BEGIN

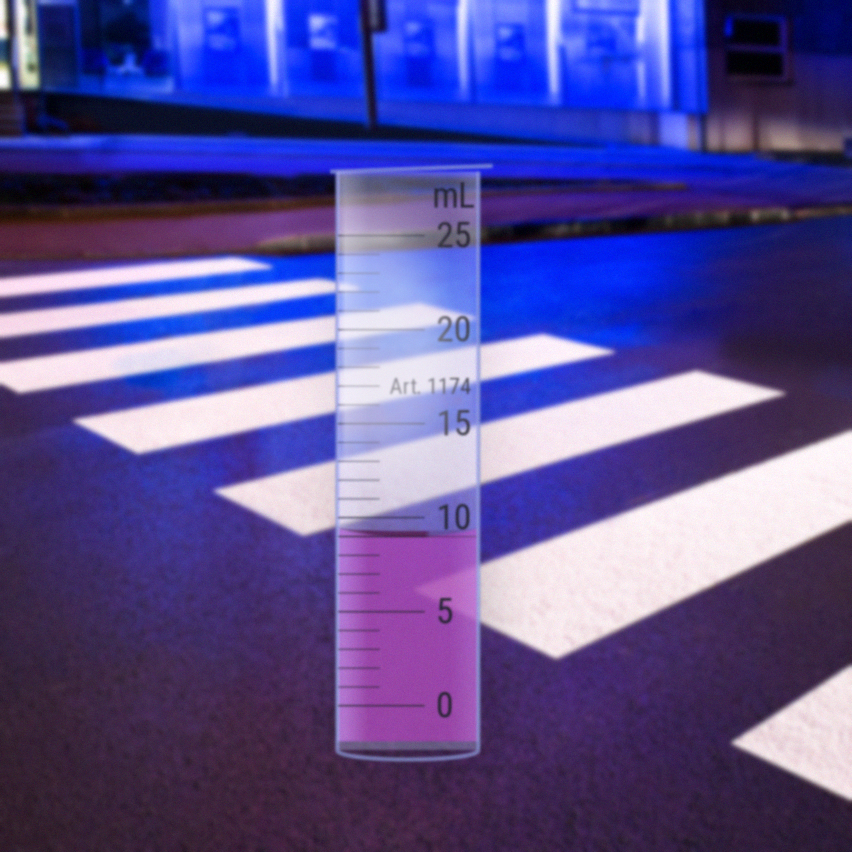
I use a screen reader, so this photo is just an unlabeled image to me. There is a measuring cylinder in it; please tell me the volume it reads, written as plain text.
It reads 9 mL
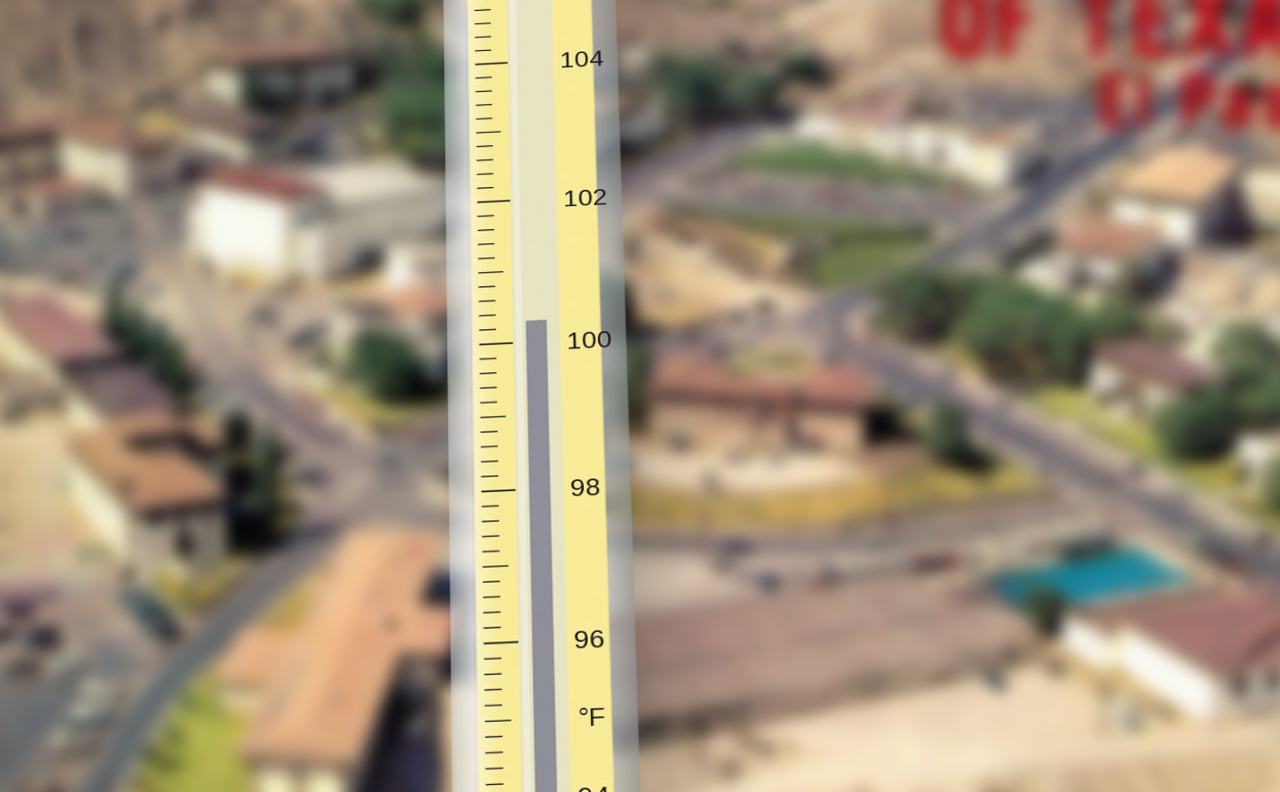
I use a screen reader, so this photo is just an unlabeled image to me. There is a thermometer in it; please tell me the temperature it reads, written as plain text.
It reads 100.3 °F
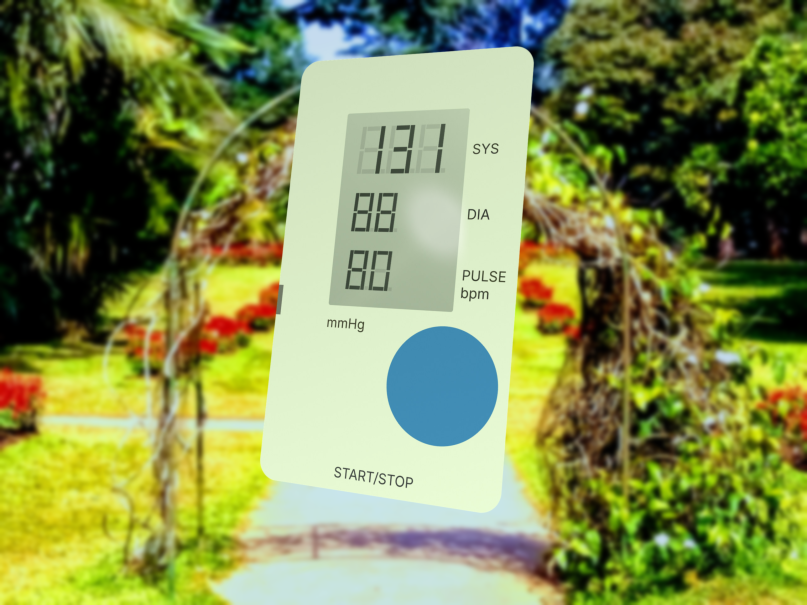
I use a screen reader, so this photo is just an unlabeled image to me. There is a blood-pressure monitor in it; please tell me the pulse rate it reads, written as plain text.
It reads 80 bpm
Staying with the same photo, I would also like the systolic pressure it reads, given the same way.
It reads 131 mmHg
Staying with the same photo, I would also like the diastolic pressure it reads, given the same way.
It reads 88 mmHg
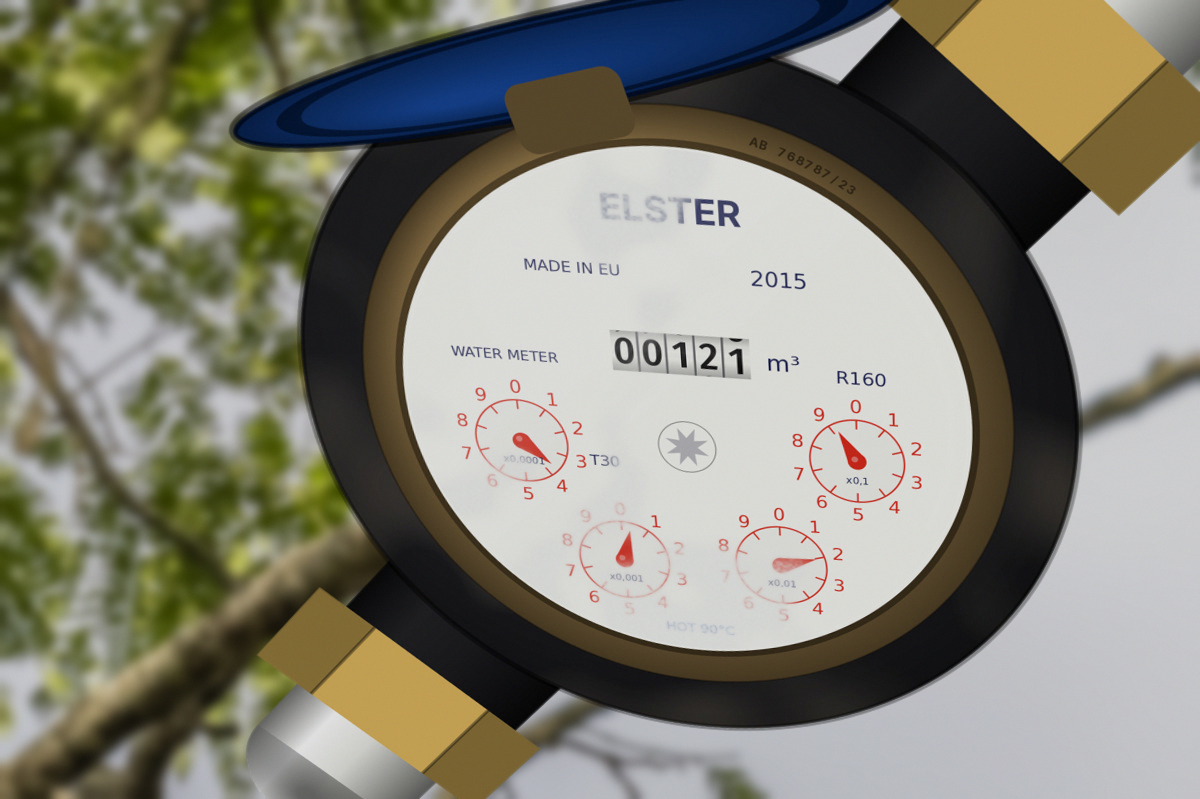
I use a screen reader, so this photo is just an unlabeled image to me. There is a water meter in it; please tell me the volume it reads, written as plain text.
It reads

END

Reproduce verbatim the lines of the listing from the line containing "a water meter" through the final line, including both.

I use a screen reader, so this photo is just an unlabeled image to me. There is a water meter in it; please tell me the volume it reads, written as plain text.
It reads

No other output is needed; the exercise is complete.